This line would seem to sum up the United States’ attitude to many things in recent years – take the government/CIA’s attitude to any country that had oil/information worth exploiting (and anyone who might have gotten in the way of this) – and Hollywood’s attitude to anyone outside of Hollywood. However, in Argo, Ben Affleck’s third feature in the role of director, where  some wily veterans of Hollywood and members of the CIA work together to hatch a rescue plot only more fraught with danger than it is absurd, show that the U.S.’s brash propensity for going in guns a-blazin’ style, is thankfully, still at least only partly a stereotype.

Let’s start with a little background.

From 1951 to 1953, Iran had a democratically elected Prime Minister Mohammad Mosaddegh, who sought to bring about progressive social and political reforms. Sound good? You’d assume the U.S. would think so, being supposed bastion of liberal democracy that it is. You would be wrong though, and all for the sake of a little, three-letter word (starts with ‘o’ and rhymes with ‘turmoil’… any guesses?) As it turned out – and unfortunately so for him – one of Mosaddegh’s policies was to nationalise the Iranian oil industry, which had, since 1913, been under control by the British government. The CIA flew into the rescue of what would become British Petroleum and supported a coup that would oust the Prime Minister. Iran saw a change again in 1979, when the U.S.-backed Shah, Mohammad Reza Pahlavi (whose power had been strengthened in 1953 after the ousting of his rival, Mosaddegh), was overthrown in the Iranian Revolution. The theocratic ruler, the Ayatollah Khomeini, then took leadership of the country (and welcomed back the hijab with welcome arms, which had been outlawed in 1936). In this climate of turmoil, where anti-American feeling was at a zenith, a group of fifty-two Americans were held hostage in the American Embassy in Tehran for over a year, after it was stormed by hundreds of enraged students. A group of six Americans were able to escape the Embassy however, and seek refuge in the house of the Canadian Ambassador. This is where Argo begins.

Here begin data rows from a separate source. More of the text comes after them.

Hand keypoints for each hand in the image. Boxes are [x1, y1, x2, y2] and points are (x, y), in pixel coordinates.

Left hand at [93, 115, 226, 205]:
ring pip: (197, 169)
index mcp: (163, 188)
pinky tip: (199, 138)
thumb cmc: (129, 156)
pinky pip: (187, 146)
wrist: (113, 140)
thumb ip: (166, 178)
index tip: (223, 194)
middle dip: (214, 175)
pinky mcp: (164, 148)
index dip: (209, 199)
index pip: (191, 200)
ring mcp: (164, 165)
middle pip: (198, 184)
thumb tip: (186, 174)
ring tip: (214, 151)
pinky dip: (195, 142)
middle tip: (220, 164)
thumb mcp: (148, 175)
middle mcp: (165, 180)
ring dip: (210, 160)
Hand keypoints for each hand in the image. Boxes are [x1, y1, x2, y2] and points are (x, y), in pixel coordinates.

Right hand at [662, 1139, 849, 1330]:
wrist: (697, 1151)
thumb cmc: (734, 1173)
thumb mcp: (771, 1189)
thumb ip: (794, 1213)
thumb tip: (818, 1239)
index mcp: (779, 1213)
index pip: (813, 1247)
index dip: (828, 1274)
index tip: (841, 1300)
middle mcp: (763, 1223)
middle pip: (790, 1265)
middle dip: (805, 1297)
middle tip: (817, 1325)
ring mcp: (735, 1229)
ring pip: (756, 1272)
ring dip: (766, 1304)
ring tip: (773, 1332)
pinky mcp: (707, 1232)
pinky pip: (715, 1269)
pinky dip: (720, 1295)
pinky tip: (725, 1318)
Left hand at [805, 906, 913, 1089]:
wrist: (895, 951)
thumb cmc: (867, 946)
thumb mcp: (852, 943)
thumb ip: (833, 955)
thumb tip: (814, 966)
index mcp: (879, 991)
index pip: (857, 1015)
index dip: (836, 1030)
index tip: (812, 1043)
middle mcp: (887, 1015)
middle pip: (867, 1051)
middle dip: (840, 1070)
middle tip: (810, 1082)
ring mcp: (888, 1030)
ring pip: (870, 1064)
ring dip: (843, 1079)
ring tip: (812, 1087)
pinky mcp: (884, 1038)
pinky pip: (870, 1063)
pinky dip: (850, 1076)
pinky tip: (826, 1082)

Ben Affleck plays Tony Mendez, a CIA covert operations specialist who must figure out a way to get the Americans out of the Canadian ambassador’s house – but with American flags burning, hangings going on in the streets, and airports monitored by choleric, rifle-wielding soldiers, this will prove difficult to say the least. To add to the sense of urgency, a team of nimble-fingered children have been employed around the clock to reassemble the trolley-loads of documents that were shredded minutes before the storming of the embassy – documents that reveal exactly who was working there, and that will therefore reveal exactly who isn’t being held captive. The race is on to get the Americans out before the revolutionary guards track them down.

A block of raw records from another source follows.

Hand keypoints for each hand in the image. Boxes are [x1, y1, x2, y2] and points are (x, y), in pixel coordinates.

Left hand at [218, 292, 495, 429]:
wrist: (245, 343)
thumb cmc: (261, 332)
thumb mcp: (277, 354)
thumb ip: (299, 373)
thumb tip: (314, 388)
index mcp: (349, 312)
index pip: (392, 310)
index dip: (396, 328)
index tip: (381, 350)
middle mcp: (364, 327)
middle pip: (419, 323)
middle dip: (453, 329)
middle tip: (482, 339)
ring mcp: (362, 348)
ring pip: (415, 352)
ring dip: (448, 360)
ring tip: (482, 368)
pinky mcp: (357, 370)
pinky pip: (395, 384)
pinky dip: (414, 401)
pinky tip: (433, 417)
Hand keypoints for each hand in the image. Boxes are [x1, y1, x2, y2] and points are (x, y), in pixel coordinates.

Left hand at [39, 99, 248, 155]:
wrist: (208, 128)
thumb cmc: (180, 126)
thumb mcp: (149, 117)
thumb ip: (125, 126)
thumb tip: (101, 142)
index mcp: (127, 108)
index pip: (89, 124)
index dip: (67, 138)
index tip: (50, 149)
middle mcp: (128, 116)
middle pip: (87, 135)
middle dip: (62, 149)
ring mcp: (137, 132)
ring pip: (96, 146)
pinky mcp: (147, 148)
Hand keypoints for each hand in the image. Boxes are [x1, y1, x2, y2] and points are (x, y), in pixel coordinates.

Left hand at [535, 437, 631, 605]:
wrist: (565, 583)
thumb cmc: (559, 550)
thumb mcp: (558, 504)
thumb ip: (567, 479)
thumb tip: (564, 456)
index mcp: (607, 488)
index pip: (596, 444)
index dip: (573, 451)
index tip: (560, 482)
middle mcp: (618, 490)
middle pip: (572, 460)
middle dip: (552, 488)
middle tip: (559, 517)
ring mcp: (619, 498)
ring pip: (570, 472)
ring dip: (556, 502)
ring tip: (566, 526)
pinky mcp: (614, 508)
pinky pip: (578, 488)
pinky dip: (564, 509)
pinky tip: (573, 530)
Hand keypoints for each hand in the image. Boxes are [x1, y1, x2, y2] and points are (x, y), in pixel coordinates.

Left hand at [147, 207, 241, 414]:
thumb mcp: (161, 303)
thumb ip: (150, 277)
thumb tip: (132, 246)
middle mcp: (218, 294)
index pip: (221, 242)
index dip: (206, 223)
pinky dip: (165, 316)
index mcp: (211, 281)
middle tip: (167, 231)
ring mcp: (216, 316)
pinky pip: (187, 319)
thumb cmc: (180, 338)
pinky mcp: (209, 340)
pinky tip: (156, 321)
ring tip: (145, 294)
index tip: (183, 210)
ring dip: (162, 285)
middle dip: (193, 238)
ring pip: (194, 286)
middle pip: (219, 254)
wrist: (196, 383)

Admitting that it is ‘the best bad idea [they] have’, Mendez and a couple of Hollywood insiders, make-up artist John Chambers (John Goodman) and producer Lester Siegel (the bitingly funny Alan Arkin) put together a plan to set up a fake film studio to publicise the upcoming release of a fake science-fiction film named Argo. For their part, the hostages are to pose as a Canadian film crew and with the help of Mendez, will be able to return home safely from their ‘exotic location scouting’.

This is the kind of story that you wish was true, if only to be able to admire human ingenuity as being more than merely capable of producing an interesting film script. Actually, it is true (that is to say, based on a true story – to be fair, apparently the Canadian government had a far greater role on the operation than the film led on). Far be it from me to endorse the actions of the CIA or the U.S. government when it comes to foreign policy, but this is surely one example where they were able to not only achieve a desired outcome, but to do so in a bloodless, creative manner.

Argo is well-acted, well-shot, suspenseful and at times comically relieving. Don’t want to see it? ‘Argo fuck yourself!’

*Rest assured, this seemingly gratuitous use of the word ‘fuck’ will make sense if you see the film. Go on, do it!